(Exercise text begins)
Connecticut Superior Court, Judicial District of New Haven
Nov 2, 1999
1999 Ct. Sup. 14467 (Conn. Super. Ct. 1999)

Opinion

No. 423257

November 2, 1999


MEMORANDUM OF DECISION CT Page 14468


On February 25, 1992, the petitioner was arrested for the crimes of possession of narcotics, in violation of General Statutes § 21-279(a) and failure to appear, in violation of General Statutes § 53a-172 ("the drug charge"). On April 15, 1993, he pleaded guilty to these crimes before the Superior Court for the judicial district of Waterbury. On May 27, 1993 the petitioner was sentenced by the court to concurrent terms of three years on each count.

During the pendency of the drug charge, the petitioner was arrested for the crimes of assault in the first degree (two counts), in violation of General Statutes §§ 53a-8, 53a-59(a)(1), criminal attempt to commit assault in the first degree, in violation of General Statutes §§ 53a-8, 53a-49, 53a-59(a)(1), and conspiracy to commit assault in the first degree, in violation of General Statutes §§ 53a-48, 53a-59(a)(1). The petitioner moved to suppress evidence obtained from telephone conversations electronically intercepted. That motion was denied by the court ( Fracasse, J.). On September 6, 1994, four days after the petitioner was discharged from his sentence on the drug charge, he entered conditional pleas of nolo contendere on these new charges. An aspect of this plea agreement was that the petitioner would serve 17 years on these charges, with no time suspended. Throughout those the pendency of those charges, including through the canvass of the plea agreement, the petitioner was represented by Attorney Mark Kostecki.
(Exercise text ends)
(Data section begins)
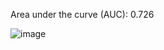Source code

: Area under the curve (AUC): 0.726

![image](https://user-images.githubusercontent.com/62056907/236250361-85efe2f7-7237-4ab8-adc3-2605d40d443a.png)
(Data section ends)
Reproduce, word for word, the stretch of the court memorandum from "MEMORANDUM OF DECISION" through "on each count.".

• [Final answer]:
MEMORANDUM OF DECISION CT Page 14468


On February 25, 1992, the petitioner was arrested for the crimes of possession of narcotics, in violation of General Statutes § 21-279(a) and failure to appear, in violation of General Statutes § 53a-172 ("the drug charge"). On April 15, 1993, he pleaded guilty to these crimes before the Superior Court for the judicial district of Waterbury. On May 27, 1993 the petitioner was sentenced by the court to concurrent terms of three years on each count.